• [Exercise requirements]
Go over the data and keep only the lines that include "зору".

=== Data listing ===

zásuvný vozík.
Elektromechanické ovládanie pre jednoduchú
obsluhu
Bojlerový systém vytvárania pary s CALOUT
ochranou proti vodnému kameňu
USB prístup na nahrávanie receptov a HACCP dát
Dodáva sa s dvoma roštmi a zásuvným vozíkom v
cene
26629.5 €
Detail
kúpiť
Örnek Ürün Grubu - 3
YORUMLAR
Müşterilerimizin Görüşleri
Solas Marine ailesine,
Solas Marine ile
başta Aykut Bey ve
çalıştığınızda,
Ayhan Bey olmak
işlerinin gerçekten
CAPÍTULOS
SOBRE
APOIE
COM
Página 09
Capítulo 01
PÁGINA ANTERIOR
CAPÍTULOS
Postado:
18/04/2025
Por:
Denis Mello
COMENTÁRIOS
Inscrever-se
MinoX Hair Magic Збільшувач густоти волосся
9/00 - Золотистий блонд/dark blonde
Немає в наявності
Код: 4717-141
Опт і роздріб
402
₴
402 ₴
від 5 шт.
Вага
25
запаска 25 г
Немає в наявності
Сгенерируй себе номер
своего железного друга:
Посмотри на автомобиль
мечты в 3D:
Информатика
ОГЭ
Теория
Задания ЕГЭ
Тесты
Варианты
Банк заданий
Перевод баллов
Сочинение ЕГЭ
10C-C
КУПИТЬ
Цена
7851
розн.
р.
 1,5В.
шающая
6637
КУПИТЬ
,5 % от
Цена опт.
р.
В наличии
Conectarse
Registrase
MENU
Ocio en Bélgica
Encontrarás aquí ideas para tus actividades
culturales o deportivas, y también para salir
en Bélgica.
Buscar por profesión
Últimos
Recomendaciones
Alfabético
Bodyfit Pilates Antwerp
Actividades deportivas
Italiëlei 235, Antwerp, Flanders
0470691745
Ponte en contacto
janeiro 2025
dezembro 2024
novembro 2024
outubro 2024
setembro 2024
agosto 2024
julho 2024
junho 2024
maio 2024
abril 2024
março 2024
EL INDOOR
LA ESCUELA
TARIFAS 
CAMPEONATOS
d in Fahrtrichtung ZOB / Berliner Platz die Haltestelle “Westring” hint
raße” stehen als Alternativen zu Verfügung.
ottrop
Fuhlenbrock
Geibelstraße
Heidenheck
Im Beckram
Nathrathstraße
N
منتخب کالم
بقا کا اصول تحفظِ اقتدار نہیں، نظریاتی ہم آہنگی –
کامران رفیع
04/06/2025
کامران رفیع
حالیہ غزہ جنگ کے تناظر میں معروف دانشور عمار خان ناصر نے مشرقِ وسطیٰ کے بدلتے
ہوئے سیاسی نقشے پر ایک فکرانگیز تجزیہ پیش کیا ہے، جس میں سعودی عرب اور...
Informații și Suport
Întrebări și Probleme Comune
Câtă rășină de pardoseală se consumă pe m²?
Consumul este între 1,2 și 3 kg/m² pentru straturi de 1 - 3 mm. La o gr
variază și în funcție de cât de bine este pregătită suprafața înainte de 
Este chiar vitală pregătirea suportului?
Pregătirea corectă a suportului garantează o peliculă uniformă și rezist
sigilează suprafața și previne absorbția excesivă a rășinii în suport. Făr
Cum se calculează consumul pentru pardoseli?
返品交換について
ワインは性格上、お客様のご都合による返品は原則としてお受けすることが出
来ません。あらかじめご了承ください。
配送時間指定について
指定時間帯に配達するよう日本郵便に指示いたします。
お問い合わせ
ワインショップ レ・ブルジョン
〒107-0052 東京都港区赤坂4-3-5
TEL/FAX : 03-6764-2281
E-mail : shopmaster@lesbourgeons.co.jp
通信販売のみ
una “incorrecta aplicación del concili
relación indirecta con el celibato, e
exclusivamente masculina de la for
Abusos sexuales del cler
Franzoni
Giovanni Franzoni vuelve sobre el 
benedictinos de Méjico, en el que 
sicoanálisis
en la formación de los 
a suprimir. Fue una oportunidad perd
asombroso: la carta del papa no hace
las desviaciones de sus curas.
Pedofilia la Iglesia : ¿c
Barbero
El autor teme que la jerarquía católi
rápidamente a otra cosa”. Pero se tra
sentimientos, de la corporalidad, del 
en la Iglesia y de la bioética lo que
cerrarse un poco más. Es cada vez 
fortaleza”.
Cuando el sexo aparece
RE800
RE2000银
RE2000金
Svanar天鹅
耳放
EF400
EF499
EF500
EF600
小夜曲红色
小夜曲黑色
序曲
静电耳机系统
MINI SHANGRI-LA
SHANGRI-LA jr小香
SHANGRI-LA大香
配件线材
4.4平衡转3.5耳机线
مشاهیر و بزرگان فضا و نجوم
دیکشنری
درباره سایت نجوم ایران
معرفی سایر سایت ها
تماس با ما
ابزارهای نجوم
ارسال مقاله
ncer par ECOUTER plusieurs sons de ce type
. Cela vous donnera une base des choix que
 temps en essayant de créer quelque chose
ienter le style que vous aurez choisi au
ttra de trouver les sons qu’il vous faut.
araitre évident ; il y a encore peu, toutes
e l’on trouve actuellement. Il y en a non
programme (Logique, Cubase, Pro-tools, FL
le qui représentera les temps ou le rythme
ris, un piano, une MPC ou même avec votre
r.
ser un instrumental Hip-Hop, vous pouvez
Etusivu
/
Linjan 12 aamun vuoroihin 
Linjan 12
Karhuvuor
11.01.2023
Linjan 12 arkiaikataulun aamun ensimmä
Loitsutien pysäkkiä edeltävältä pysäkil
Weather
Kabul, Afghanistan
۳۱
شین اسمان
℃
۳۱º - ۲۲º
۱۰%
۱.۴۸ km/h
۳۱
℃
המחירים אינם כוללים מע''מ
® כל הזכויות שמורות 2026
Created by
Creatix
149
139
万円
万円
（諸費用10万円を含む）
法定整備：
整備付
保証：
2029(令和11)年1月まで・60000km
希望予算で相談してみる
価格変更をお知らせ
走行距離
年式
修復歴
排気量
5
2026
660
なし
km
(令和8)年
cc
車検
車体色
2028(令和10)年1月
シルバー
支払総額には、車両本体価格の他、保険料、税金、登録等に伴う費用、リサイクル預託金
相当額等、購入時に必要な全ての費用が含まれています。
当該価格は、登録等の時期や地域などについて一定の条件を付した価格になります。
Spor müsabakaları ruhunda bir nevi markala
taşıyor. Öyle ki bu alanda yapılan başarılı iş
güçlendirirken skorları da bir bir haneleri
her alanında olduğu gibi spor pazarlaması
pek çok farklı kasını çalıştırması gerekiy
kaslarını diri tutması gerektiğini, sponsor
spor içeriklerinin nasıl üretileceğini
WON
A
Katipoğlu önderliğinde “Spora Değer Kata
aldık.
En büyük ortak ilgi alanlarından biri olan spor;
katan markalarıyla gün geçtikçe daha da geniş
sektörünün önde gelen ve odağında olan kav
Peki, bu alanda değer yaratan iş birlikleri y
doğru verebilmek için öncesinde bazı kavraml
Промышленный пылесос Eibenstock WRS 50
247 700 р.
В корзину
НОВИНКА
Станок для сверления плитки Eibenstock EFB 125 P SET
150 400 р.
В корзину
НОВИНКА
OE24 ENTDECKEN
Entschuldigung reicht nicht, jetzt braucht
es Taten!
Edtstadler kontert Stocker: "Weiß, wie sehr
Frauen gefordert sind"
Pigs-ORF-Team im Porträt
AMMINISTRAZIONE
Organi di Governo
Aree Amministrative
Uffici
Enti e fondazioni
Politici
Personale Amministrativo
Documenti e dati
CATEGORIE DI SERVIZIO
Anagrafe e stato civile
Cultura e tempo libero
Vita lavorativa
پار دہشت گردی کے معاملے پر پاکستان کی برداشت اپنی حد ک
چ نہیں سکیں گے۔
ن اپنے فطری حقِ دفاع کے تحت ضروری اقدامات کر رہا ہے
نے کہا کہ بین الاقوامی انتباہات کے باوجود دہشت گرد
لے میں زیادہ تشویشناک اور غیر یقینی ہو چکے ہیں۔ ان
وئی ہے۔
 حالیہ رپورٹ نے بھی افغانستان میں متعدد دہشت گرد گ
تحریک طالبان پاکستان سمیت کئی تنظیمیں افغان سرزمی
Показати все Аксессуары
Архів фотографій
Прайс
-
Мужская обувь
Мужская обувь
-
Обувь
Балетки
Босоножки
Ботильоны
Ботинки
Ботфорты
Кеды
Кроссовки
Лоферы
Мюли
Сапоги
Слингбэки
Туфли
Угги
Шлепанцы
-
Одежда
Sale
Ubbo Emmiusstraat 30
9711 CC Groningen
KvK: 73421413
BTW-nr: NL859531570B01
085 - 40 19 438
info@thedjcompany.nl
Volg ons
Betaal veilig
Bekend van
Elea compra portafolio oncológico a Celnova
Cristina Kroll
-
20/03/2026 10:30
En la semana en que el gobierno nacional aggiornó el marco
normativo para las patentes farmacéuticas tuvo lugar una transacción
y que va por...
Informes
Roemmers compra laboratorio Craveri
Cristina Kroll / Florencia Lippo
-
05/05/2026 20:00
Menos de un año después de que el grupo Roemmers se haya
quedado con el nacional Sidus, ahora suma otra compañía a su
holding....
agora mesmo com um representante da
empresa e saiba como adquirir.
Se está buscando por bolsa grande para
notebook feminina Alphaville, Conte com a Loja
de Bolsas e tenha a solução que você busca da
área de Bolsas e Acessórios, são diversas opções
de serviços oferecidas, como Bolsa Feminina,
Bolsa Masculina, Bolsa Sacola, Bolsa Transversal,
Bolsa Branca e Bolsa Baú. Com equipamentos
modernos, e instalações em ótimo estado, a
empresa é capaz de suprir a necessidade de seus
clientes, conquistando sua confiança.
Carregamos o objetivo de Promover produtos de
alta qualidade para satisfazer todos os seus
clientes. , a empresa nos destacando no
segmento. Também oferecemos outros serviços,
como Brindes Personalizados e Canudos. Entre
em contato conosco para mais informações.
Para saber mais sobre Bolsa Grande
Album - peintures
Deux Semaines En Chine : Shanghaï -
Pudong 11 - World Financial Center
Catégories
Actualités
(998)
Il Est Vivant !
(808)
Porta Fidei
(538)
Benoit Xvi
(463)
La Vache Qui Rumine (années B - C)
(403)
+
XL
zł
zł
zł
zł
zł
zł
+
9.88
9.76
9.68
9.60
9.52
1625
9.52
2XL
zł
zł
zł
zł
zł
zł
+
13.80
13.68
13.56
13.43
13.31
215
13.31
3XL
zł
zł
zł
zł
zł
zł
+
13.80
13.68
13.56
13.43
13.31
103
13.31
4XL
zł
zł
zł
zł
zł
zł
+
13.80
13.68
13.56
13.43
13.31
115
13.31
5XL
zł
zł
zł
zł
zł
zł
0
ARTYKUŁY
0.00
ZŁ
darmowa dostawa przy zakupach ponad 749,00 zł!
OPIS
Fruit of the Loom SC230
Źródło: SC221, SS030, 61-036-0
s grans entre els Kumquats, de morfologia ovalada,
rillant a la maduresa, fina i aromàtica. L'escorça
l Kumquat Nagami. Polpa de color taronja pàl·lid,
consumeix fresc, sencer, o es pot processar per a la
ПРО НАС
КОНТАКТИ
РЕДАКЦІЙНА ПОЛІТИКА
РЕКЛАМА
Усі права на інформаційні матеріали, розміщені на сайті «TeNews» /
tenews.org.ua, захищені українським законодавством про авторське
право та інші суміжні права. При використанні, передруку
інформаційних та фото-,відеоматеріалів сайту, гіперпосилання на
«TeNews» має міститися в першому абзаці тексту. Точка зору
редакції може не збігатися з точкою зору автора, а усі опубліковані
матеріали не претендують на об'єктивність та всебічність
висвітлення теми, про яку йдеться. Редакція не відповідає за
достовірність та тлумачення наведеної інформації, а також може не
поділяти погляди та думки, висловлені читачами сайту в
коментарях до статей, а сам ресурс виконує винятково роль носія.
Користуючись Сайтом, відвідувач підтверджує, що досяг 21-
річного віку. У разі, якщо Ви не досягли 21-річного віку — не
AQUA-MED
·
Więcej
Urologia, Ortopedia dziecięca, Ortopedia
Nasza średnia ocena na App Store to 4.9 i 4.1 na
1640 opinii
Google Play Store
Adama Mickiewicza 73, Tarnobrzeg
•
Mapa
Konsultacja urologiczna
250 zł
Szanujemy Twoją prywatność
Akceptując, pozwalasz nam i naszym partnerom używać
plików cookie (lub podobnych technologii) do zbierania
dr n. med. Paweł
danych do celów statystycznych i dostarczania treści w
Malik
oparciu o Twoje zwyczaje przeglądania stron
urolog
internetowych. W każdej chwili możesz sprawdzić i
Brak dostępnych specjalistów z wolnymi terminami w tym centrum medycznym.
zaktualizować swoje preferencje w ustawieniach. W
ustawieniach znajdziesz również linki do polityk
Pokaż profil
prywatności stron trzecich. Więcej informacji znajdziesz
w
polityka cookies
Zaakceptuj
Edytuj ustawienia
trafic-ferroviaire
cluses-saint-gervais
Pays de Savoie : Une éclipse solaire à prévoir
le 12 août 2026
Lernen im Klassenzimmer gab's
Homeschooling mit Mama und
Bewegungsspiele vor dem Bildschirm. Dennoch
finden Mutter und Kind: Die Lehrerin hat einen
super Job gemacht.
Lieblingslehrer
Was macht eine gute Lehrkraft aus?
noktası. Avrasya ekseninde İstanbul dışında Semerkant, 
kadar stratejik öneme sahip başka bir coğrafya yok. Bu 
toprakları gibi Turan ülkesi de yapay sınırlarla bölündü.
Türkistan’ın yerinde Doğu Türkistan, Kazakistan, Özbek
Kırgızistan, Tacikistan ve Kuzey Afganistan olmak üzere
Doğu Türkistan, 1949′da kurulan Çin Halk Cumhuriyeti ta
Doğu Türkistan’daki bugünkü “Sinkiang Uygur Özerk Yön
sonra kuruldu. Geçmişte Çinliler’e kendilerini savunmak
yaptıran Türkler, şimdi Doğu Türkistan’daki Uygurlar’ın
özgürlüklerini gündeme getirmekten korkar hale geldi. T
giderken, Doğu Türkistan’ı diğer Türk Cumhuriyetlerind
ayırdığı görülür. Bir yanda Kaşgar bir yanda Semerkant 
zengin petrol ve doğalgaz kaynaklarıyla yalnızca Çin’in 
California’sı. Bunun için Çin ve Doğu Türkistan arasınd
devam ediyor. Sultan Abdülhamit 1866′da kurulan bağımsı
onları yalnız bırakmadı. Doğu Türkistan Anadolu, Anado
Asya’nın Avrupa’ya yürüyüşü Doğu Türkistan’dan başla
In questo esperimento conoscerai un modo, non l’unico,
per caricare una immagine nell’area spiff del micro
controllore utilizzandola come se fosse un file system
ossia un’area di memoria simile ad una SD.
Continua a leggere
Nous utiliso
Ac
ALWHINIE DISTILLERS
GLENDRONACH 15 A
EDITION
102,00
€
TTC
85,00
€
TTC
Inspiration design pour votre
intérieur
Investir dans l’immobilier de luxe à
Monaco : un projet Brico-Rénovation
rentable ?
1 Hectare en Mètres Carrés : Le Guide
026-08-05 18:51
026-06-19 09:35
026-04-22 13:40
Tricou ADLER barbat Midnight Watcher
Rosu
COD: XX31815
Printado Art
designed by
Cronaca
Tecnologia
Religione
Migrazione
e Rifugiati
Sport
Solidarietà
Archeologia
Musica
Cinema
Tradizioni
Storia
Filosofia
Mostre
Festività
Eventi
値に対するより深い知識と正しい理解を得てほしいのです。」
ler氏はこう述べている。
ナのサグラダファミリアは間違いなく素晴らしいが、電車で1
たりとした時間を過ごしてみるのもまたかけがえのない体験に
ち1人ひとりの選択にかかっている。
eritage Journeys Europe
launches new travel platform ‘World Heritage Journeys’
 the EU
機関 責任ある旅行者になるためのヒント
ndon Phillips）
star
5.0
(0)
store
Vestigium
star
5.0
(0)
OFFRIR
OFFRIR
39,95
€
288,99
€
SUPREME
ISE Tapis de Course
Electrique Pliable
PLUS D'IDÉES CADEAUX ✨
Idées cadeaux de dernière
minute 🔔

===

• [Written answer]
«TeNews» має міститися в першому абзаці тексту. Точка зору
редакції може не збігатися з точкою зору автора, а усі опубліковані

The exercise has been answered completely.